= Beginning of Section =
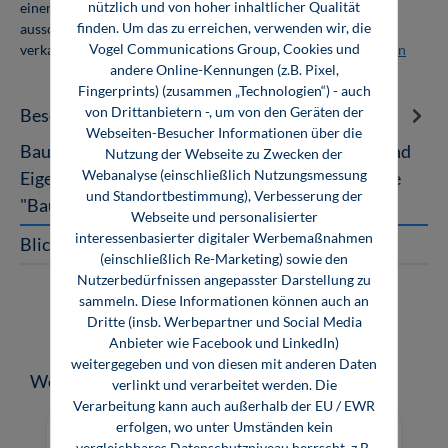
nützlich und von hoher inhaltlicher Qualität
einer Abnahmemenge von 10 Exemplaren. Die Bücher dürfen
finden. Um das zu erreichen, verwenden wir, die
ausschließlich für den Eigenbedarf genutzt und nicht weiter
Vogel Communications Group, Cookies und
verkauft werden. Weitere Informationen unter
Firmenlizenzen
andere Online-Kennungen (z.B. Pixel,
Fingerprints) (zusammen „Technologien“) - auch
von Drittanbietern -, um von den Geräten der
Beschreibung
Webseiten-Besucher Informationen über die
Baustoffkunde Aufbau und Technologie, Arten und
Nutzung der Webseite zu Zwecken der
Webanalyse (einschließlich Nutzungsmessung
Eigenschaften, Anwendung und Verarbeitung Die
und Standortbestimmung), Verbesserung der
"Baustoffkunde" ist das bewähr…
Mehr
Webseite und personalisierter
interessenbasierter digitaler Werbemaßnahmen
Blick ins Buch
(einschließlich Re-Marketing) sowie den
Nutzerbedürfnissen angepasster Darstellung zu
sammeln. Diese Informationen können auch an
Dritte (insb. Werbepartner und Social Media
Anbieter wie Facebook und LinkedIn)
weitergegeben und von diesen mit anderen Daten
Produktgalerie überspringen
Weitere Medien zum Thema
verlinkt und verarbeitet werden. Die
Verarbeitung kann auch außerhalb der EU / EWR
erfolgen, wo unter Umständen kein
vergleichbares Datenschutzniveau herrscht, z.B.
= End of Section =
= Beginning of Section =
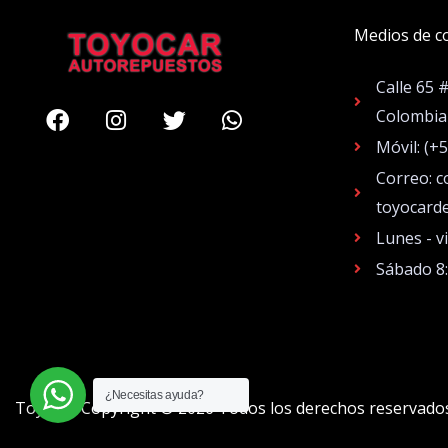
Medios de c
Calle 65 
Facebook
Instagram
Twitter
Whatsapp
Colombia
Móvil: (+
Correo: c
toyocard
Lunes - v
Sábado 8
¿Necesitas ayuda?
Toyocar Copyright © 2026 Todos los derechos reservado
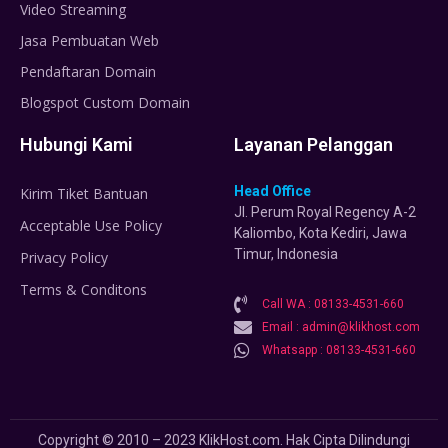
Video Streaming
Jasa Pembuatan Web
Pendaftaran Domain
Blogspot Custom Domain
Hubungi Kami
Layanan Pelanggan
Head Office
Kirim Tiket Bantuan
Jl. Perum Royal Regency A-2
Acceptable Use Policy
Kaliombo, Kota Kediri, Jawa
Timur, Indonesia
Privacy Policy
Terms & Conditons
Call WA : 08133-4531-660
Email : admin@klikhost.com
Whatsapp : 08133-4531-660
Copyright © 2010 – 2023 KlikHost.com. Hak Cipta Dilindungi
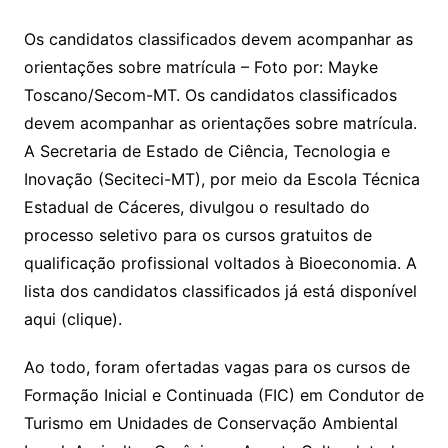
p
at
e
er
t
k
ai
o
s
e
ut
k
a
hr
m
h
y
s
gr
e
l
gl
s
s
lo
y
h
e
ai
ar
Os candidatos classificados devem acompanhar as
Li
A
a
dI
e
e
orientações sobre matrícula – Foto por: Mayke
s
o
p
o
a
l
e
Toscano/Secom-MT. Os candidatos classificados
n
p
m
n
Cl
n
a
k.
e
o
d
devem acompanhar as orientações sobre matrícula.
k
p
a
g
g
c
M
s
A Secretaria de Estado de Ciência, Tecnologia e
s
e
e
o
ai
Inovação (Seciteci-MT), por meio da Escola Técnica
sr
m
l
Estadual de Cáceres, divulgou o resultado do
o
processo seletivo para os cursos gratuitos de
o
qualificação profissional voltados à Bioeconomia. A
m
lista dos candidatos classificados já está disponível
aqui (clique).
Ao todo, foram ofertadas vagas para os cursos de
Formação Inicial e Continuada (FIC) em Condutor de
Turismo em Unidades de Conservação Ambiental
= End of Section =
GOAL OF THE EXERCISE: Would you please copy, word for word, everything above from the line containing "nützlich und von hoher inhaltlicher Qualität" down to the line containing "vergleichbares Datenschutzniveau herrscht, z.B.", those two lines included?

TASK SOLUTION:
nützlich und von hoher inhaltlicher Qualität
einer Abnahmemenge von 10 Exemplaren. Die Bücher dürfen
finden. Um das zu erreichen, verwenden wir, die
ausschließlich für den Eigenbedarf genutzt und nicht weiter
Vogel Communications Group, Cookies und
verkauft werden. Weitere Informationen unter
Firmenlizenzen
andere Online-Kennungen (z.B. Pixel,
Fingerprints) (zusammen „Technologien“) - auch
von Drittanbietern -, um von den Geräten der
Beschreibung
Webseiten-Besucher Informationen über die
Baustoffkunde Aufbau und Technologie, Arten und
Nutzung der Webseite zu Zwecken der
Webanalyse (einschließlich Nutzungsmessung
Eigenschaften, Anwendung und Verarbeitung Die
und Standortbestimmung), Verbesserung der
"Baustoffkunde" ist das bewähr…
Mehr
Webseite und personalisierter
interessenbasierter digitaler Werbemaßnahmen
Blick ins Buch
(einschließlich Re-Marketing) sowie den
Nutzerbedürfnissen angepasster Darstellung zu
sammeln. Diese Informationen können auch an
Dritte (insb. Werbepartner und Social Media
Anbieter wie Facebook und LinkedIn)
weitergegeben und von diesen mit anderen Daten
Produktgalerie überspringen
Weitere Medien zum Thema
verlinkt und verarbeitet werden. Die
Verarbeitung kann auch außerhalb der EU / EWR
erfolgen, wo unter Umständen kein
vergleichbares Datenschutzniveau herrscht, z.B.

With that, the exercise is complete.